Собственное, дарованное от рождения тело Рут предаёт хозяйку. Рассудок заодно с предателем. Палец дрожит на спусковом крючке, выбирает слабину. Убей, велит рассудок. Убей мистера Киркпатрика! Рассудку вторят чувства: убей! Пусть череп мэра лопнет, как перезрелая тыква! Пусть мозги его разлетятся веером по площади! Есть ли для них лучшее применение?

Рут не знает, откуда в ней такая тяга к убийству. Ненависть к мистеру Киркпатрику — последнее, что родилось бы в Рут ещё минуту назад. Даже то, что мэр поднял руку на Пирса — не причина для ненависти, тем более, убийства.

Взгляд Бенджамена Пирса толкает её в плечо.

Нет, это не взгляд шансфайтера. Рут хорошо знает, как смотрят подобные ей, Пастору и дяде Тому перед тем, как всадить в человека проклятие или несчастный случай. Но это и не взгляд обычного человека. Этот взгляд — исключение из правил. Доллар, повисший в воздухе. Лепесток, изменивший цвет. Изменение температуры тела на три сотых градуса.

«Они чудеса, злые разумные чудеса…»

— Уберите кольт, — голос мэра дрожит. — Скверная шутка, не находите? Застрелить меня на виду у всего города — это виселица. Желаете сплясать в петле на потеху зрителям? Милости просим на танцпол, спускайте курок.

«Они чудеса…»

Насчёт всего города — тут мистер Киркпатрик перегибает палку.
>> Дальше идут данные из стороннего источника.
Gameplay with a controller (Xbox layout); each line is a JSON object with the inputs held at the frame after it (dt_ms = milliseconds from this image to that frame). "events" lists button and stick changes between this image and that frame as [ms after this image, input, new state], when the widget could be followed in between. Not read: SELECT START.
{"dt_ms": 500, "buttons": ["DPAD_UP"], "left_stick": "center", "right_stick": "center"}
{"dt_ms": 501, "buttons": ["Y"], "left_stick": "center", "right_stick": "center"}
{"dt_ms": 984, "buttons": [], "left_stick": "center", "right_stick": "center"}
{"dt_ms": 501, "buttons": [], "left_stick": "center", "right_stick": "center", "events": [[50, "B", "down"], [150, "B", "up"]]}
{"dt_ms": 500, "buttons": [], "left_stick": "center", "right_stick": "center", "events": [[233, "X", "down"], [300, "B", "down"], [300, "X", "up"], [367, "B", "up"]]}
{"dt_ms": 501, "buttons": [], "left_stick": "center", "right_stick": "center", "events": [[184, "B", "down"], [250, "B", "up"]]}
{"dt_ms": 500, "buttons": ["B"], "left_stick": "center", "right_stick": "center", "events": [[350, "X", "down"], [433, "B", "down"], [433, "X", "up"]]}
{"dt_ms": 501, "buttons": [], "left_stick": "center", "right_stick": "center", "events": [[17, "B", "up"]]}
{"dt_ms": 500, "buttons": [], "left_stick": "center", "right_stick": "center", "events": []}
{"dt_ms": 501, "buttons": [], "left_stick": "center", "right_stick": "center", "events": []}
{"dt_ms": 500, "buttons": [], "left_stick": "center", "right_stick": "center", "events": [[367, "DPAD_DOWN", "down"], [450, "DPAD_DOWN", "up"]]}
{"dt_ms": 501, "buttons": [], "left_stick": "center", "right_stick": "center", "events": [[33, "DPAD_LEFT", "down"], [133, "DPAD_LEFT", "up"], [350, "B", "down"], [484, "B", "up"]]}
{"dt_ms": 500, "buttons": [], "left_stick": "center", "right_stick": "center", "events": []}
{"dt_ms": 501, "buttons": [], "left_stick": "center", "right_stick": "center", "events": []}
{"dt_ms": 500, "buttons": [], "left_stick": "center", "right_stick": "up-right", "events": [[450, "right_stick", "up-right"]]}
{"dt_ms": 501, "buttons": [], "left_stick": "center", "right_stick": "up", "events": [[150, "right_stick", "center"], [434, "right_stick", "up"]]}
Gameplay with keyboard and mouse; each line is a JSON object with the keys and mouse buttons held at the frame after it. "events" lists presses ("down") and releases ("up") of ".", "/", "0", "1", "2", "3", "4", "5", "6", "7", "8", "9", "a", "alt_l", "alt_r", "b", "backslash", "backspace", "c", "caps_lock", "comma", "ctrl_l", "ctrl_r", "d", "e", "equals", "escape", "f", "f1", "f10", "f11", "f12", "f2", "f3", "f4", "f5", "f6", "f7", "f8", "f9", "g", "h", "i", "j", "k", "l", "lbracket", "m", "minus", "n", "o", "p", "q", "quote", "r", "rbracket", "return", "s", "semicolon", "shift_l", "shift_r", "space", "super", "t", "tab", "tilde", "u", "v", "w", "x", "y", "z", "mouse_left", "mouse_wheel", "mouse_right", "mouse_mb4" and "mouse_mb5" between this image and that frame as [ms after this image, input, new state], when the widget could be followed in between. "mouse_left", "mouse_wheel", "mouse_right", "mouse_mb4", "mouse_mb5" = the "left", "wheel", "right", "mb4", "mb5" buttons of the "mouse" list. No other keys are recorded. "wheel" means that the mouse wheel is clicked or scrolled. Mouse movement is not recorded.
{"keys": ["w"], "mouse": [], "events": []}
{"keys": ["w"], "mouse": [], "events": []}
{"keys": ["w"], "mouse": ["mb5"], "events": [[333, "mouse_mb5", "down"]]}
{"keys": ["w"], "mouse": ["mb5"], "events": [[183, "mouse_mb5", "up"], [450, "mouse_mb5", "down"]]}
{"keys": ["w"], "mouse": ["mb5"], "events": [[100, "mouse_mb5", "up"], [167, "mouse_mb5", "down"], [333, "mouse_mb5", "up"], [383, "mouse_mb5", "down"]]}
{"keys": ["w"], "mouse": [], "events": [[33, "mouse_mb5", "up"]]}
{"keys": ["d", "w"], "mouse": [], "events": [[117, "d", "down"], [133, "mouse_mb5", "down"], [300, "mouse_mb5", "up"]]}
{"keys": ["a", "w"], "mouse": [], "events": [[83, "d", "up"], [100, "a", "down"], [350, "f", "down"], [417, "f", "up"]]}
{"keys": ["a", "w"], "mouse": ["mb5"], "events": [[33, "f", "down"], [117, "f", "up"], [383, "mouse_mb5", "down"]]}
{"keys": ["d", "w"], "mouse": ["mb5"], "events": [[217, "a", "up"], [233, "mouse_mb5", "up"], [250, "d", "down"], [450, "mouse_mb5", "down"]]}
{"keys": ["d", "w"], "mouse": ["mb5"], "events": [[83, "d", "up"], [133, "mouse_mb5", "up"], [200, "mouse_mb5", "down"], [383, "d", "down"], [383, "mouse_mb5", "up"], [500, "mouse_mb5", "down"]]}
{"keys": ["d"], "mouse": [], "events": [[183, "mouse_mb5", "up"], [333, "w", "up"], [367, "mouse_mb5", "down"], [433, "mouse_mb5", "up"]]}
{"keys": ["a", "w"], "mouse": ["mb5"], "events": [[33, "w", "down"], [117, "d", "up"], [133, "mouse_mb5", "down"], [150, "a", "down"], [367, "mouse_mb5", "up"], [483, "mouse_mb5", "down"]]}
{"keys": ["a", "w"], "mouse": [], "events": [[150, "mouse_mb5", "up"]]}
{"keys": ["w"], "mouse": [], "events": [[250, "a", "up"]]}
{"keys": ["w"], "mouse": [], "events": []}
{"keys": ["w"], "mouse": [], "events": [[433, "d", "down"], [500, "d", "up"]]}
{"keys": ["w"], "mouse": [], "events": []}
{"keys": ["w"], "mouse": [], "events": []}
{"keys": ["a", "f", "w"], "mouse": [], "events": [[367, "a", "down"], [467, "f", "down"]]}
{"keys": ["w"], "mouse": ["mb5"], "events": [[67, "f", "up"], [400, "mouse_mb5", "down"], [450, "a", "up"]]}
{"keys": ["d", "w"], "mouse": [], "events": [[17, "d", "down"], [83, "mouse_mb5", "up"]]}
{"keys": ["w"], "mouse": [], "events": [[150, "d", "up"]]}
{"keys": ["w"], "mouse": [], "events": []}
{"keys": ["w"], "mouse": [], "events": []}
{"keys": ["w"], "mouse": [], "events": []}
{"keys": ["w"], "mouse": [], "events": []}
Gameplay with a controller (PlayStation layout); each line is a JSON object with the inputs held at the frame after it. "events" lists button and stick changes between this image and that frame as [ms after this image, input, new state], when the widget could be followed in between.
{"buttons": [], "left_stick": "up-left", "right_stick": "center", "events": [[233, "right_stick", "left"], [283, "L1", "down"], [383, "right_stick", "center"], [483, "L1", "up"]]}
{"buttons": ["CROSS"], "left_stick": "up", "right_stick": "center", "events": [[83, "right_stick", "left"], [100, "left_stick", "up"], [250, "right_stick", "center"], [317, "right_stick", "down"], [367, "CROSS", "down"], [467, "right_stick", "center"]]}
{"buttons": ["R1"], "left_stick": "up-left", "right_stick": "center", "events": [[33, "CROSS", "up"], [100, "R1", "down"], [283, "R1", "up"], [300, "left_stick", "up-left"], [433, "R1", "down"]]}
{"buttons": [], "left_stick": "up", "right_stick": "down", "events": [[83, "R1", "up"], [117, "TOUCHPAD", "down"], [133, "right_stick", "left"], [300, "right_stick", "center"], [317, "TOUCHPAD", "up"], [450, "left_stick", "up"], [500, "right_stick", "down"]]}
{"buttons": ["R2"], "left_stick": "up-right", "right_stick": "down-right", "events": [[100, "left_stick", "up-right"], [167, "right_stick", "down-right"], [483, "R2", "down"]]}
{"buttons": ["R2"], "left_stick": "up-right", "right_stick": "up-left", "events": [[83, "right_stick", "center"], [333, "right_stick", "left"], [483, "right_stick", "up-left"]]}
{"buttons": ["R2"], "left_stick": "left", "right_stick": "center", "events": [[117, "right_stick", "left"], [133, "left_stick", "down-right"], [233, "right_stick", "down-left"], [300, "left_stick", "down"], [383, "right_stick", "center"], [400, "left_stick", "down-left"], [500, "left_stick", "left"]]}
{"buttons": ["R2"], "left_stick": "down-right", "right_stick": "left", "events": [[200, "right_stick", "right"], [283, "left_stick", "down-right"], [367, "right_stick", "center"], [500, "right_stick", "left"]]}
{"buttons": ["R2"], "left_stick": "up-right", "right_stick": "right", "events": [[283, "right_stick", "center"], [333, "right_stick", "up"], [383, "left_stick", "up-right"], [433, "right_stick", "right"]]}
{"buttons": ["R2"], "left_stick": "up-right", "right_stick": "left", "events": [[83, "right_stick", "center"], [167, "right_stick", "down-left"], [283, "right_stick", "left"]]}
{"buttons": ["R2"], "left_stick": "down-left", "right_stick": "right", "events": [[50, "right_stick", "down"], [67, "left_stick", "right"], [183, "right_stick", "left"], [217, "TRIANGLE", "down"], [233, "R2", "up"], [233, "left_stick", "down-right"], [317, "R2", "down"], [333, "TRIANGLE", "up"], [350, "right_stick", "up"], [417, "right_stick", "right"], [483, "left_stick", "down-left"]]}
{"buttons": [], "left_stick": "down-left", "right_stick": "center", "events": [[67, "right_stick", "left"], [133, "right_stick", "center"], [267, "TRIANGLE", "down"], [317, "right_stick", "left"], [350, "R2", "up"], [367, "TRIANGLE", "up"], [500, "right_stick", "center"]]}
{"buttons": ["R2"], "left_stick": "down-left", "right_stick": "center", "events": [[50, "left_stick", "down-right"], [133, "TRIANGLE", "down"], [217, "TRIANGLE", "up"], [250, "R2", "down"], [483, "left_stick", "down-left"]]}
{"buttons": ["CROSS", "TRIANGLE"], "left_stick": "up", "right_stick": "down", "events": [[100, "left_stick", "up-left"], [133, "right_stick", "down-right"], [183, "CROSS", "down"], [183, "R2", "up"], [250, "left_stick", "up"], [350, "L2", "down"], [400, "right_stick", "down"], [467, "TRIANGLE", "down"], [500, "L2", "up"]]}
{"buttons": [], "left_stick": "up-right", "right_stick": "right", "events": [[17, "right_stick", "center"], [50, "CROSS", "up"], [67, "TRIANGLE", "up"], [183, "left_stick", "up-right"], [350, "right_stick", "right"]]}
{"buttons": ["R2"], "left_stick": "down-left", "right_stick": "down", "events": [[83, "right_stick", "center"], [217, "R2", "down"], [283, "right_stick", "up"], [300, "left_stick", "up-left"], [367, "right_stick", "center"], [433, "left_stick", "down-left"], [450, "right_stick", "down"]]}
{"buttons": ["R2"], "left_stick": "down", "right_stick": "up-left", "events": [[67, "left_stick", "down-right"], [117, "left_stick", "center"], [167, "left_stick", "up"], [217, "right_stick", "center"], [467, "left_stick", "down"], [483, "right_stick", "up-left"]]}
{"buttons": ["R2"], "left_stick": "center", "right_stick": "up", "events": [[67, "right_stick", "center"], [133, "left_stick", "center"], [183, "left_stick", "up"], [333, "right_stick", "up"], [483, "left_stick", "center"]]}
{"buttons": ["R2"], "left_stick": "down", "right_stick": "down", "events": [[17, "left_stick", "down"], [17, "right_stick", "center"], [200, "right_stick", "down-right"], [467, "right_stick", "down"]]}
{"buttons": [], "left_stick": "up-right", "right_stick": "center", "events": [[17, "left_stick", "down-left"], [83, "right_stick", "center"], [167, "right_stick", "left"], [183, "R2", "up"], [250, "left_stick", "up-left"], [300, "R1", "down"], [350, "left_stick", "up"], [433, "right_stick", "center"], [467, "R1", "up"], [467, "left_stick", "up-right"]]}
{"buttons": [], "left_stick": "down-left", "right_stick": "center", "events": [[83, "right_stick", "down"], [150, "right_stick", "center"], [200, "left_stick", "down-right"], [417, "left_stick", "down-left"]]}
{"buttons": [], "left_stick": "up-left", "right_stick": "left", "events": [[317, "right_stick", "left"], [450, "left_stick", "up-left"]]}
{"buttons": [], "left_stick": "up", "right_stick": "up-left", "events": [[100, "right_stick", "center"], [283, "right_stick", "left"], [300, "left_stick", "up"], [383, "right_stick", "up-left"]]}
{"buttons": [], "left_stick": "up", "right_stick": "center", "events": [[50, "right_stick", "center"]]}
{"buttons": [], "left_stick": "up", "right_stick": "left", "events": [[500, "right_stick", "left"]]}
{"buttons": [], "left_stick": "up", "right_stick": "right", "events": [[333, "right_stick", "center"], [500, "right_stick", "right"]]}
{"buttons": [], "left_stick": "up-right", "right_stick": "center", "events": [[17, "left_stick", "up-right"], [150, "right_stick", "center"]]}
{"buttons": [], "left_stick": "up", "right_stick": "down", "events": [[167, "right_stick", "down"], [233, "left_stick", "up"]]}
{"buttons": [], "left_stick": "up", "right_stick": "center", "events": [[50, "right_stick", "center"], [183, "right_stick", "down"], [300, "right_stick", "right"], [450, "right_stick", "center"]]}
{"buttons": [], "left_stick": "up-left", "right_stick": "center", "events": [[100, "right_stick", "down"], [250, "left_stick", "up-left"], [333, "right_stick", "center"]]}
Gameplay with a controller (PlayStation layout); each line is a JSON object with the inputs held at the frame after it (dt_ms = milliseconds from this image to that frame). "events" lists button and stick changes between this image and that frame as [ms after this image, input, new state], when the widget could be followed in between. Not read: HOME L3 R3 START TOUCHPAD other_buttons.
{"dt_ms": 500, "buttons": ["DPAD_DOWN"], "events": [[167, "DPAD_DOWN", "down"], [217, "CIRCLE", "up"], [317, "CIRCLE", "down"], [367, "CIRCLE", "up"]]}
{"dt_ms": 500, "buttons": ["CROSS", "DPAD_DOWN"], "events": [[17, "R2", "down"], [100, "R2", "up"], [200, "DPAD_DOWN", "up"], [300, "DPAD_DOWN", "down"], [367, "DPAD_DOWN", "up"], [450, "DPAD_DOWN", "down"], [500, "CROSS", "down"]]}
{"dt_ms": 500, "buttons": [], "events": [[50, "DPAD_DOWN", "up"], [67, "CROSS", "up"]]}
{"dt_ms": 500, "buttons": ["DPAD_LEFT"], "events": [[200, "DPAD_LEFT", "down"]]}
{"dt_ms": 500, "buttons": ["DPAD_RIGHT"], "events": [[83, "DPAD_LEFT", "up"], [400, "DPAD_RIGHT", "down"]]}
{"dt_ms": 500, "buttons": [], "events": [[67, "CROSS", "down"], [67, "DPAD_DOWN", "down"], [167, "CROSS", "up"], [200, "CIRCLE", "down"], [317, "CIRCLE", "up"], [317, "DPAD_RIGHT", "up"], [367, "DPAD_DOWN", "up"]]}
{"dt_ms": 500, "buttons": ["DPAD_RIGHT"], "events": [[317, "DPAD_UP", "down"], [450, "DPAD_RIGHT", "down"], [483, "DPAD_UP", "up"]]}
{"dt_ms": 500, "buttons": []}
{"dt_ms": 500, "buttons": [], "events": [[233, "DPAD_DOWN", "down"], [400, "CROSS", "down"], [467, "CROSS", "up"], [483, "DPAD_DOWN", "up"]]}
Впрочем, для свидетельских показаний хватит одного-единственного зеваки, видевшего, как мисс Шиммер убила мэра. Да что там! И зеваки не надо. Шериф своими глазами видел, с кем стоял на балконе мистер Киркпатрик. А репутация мисс Шиммер далеко обгоняет её саму. Нападение мэра на Пирса — не оправдание. Двое мужчин повздорили, взялись за грудки, это не повод всадить кому-то пулю в голову.

Рассудок остывает. Тело подчиняется.

Рут убирает револьвер в кобуру. Она готова поклясться, что выстрел был, только стреляла не она. Кто-то, о ком и думать не хочется, всадил в неё заряд из шансера — проклятие или несчастье, поди разбери.

А может, не в неё.

Может, в весь Элмер-Крик, отсюда до нефтепромысла.

— Отличное решение, мисс, — мэр приводит одежду в порядок, как это делал Пирс за минуту до него. — Я верил в ваше здравомыслие.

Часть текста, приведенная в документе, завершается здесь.